首先要考虑的是电影为什么叫作“电车狂”?按照剧情的发展来看,电车狂只占了很少一部分比例,但是电影以此命名,肯定是对人物的肯定大于否定,从电影结束的时候,电车快速奔驰的声音和五彩斑斓的电车绘画可以看出作者对电车狂的寄托:一方面反应的是日本战前的平静生活,一部分反应的是战后的经济发展与日本的崛起。
这部电影的叙事相对清晰,即通过群像的方式,以浮世绘的手法来展现日本的战后生活。电影的整个叙事空间是建立在一片废墟上的,人物的穿着虽有三六九等,但都从不同程度上反映了战争带来的创伤。电影中关于世情描写主要有三个主题:贫与富、情与欲、智慧与愚昧。
在贫富的叙述上,有一对典型的夫妻:夫人是发迹了之后忘本,而丈夫则是对妻子有着鉴定的感情,很容易看出,女性买菜时的拣择是穷的生活经验,而一旦富贵起来,则是异化成为飞扬跋扈、目中无人的人;丈夫在富贵之后不忘妻子贫贱时候的坚贞,以至于朋友中伤妻子的时候义无反顾的维护,还有一点,丈夫行动怪诞,但却被称为“好人”?至于怎么发的家?也似乎难以窥测。贫富的叙述中,还有一对典型的父子,有人提到是格劳孔和苏格拉底式的对话。初步看似乎相似,因为总是虚假的构想与敷衍的回答。苏格拉底身上体现的是理性与实践,而这位父亲体现的则是空想主义,以至于让儿子愚昧地等死,自己也讨不到食物,另一方面,儿子的一切都基于现实需求,此刻的生存尤为重要。所以看起来似乎更像是“唐吉诃德”与“桑丘”。而剧中唯一清醒的老人则称这对父子为弱者,这很大程度上来源于对实际生活的无法掌控。 还有一对犯人与小偷,这一对形象来源于《悲惨世界》,即冉阿让与米里哀,因为只是短短的两个镜头,且这个故事为大家耳熟能详,因此不作赘述。

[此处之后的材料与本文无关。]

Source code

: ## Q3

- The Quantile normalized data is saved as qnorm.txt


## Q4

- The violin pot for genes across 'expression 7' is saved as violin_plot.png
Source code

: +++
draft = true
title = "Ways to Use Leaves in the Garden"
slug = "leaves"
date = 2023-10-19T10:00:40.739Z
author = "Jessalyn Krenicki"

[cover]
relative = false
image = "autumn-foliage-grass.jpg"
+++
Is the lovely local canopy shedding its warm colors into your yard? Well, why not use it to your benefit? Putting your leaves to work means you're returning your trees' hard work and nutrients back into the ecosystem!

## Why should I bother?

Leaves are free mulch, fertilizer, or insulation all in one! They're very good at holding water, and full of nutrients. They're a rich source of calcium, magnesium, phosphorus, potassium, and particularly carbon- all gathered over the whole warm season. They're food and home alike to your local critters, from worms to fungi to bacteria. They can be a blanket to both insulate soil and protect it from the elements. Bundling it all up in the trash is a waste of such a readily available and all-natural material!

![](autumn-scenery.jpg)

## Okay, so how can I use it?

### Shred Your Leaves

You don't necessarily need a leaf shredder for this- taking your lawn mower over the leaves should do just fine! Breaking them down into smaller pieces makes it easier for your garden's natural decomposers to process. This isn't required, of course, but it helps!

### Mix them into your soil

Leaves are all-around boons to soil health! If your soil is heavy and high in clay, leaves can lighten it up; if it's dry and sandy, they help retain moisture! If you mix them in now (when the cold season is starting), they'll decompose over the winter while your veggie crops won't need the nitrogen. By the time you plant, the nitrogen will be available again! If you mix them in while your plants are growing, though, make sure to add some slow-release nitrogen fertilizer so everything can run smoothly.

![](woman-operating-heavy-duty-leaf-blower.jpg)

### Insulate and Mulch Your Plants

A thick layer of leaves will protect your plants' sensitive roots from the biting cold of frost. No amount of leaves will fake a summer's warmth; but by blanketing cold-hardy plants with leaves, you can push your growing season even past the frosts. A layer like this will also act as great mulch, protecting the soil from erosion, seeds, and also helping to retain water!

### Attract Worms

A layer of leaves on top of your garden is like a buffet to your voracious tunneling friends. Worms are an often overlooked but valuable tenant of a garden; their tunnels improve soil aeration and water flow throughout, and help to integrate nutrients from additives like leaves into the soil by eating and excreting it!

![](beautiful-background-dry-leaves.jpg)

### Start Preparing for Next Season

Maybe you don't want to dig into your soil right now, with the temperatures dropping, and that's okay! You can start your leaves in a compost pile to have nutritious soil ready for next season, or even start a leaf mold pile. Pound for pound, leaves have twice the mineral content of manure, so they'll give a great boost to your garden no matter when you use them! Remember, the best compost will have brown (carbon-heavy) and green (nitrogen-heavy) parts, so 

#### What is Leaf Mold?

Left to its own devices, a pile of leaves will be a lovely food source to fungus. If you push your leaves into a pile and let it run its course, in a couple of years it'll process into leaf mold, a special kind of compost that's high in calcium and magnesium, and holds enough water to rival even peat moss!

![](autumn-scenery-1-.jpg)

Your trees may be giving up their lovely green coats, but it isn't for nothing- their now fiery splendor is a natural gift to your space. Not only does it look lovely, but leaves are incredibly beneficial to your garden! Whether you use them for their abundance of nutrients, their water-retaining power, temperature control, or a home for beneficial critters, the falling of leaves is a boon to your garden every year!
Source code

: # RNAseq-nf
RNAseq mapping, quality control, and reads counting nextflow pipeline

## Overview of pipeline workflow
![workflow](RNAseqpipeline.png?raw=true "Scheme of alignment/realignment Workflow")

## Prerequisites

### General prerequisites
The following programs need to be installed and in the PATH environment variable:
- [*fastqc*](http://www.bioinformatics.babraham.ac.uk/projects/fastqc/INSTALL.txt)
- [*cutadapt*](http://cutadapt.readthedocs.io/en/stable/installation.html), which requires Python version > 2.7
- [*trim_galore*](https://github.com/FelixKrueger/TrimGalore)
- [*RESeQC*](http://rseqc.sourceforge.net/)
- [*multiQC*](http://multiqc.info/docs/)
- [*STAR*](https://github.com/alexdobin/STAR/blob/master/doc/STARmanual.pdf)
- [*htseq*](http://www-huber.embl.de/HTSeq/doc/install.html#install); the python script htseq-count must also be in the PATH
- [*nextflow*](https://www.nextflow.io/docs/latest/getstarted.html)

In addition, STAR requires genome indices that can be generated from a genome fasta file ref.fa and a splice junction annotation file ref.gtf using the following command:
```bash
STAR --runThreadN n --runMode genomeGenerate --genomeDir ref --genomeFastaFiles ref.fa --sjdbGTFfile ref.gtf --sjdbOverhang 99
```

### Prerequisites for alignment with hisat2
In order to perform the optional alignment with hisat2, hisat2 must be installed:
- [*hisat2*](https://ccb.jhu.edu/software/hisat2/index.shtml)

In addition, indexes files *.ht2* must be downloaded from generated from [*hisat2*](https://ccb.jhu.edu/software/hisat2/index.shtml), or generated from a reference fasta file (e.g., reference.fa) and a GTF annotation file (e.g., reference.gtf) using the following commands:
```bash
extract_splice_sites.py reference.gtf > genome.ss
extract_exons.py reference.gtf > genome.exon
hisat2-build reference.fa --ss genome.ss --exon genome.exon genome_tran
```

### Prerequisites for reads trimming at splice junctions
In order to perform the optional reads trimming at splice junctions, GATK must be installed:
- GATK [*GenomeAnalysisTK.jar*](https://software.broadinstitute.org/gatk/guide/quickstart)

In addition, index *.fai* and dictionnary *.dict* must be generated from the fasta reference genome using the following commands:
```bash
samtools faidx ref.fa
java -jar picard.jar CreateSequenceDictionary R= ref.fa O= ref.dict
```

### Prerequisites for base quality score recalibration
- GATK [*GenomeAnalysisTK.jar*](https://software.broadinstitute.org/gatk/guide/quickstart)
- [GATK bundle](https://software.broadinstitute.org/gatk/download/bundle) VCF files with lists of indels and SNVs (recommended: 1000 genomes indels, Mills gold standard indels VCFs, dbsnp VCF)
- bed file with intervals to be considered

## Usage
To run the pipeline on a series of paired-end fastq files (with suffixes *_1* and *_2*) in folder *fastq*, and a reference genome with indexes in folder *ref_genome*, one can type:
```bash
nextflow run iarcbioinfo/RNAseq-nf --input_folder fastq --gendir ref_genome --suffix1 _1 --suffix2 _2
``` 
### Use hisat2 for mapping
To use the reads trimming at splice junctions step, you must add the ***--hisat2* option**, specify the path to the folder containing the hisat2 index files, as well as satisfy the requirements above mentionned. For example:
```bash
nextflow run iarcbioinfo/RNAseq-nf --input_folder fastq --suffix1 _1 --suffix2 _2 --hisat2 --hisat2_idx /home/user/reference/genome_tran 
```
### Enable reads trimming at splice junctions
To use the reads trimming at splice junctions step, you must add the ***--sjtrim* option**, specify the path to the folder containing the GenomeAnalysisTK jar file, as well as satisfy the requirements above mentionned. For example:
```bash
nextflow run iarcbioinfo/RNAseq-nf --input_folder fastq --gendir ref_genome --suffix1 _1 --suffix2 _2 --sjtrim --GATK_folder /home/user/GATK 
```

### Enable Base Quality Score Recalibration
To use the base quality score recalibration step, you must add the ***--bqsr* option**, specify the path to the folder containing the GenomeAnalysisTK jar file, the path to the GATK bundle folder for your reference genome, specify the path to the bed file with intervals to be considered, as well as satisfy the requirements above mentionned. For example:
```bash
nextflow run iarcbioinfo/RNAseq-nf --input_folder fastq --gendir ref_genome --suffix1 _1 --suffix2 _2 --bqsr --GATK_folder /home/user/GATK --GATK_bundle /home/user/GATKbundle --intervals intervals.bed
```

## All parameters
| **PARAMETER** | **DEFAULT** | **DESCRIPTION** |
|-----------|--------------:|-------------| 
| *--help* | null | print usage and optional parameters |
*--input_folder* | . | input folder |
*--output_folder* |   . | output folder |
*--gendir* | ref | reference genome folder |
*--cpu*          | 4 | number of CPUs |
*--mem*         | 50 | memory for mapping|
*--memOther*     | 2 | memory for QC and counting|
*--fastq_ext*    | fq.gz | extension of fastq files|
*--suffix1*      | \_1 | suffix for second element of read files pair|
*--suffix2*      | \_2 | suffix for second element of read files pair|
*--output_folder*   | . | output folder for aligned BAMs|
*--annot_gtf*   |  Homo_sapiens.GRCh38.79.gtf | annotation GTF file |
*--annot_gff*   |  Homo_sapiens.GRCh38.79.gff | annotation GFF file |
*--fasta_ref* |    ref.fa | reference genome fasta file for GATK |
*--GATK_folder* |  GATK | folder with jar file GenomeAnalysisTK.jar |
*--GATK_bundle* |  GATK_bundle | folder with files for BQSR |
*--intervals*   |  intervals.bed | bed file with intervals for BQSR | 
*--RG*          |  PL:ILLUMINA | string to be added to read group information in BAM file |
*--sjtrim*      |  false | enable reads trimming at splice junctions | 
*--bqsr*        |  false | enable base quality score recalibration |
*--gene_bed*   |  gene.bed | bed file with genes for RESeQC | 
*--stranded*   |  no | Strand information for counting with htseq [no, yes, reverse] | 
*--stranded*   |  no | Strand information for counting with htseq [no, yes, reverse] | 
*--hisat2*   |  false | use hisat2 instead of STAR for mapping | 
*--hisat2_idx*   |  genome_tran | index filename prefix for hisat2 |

关于情与欲,有三种夫妻:第一种是明目张胆的交换妻子行苟且之事,两位工人宿醉之后交换妻子。第二种则是妻子偷情被丈夫察觉之后,两人决裂无法重圆。前者是不避世俗,后者则是坚守礼法。这体现在近代化中的两类,一类是放纵沉溺,一类是固执刻板。第三种夫妻则是丈夫选择性地做自己,而不顾妻子与人私通,也不计较孩子是否是自己的,因为名义上是他的唯心主义者。还有一对隐晦的情人与乱伦。姨夫压榨外甥女,从物质到精神再到肉体。而外甥女与酒铺伙计之间出现了一种畸形恋爱,这种畸形不光体现在二人交往的过程中,更在东窗事发之后选择性的伤人事件中,前者愚昧,只想着生不能同眠死同穴;后者隐忍,即使在女性表明心迹之后,依然十分隐忍克制。
最后一个主题是智慧与愚昧。从人物的设计当中,愚昧占据了大多数,而智慧的只有那个善于雕琢的老者,他的智慧体现在对世情的熟稔:打消无能狂怒者的嚣张,揭开假意求死者对面目,劝导中毒父子进行治疗,启发小偷弃恶从善。在众多恶势力的包夹之中,这样一个善的典型,显得清晰明朗。然而老者的行为,并非是济世良药,因为启蒙对愚昧的改造程度是有限的,悲剧时有发生:小孩死了。电车狂是个什么样的人呢?从智慧与愚昧这个层次来分析,则是大智若愚的体现,携带着智慧与愚昧的双重属性。因为电车狂相对于乞丐父亲来说,在理论上更多了一层行动的,当然现实是,行动也是劳而无功的,但是对于“电车”的坚守、痴迷、狂热,更是一种精神批判,从而高下立见。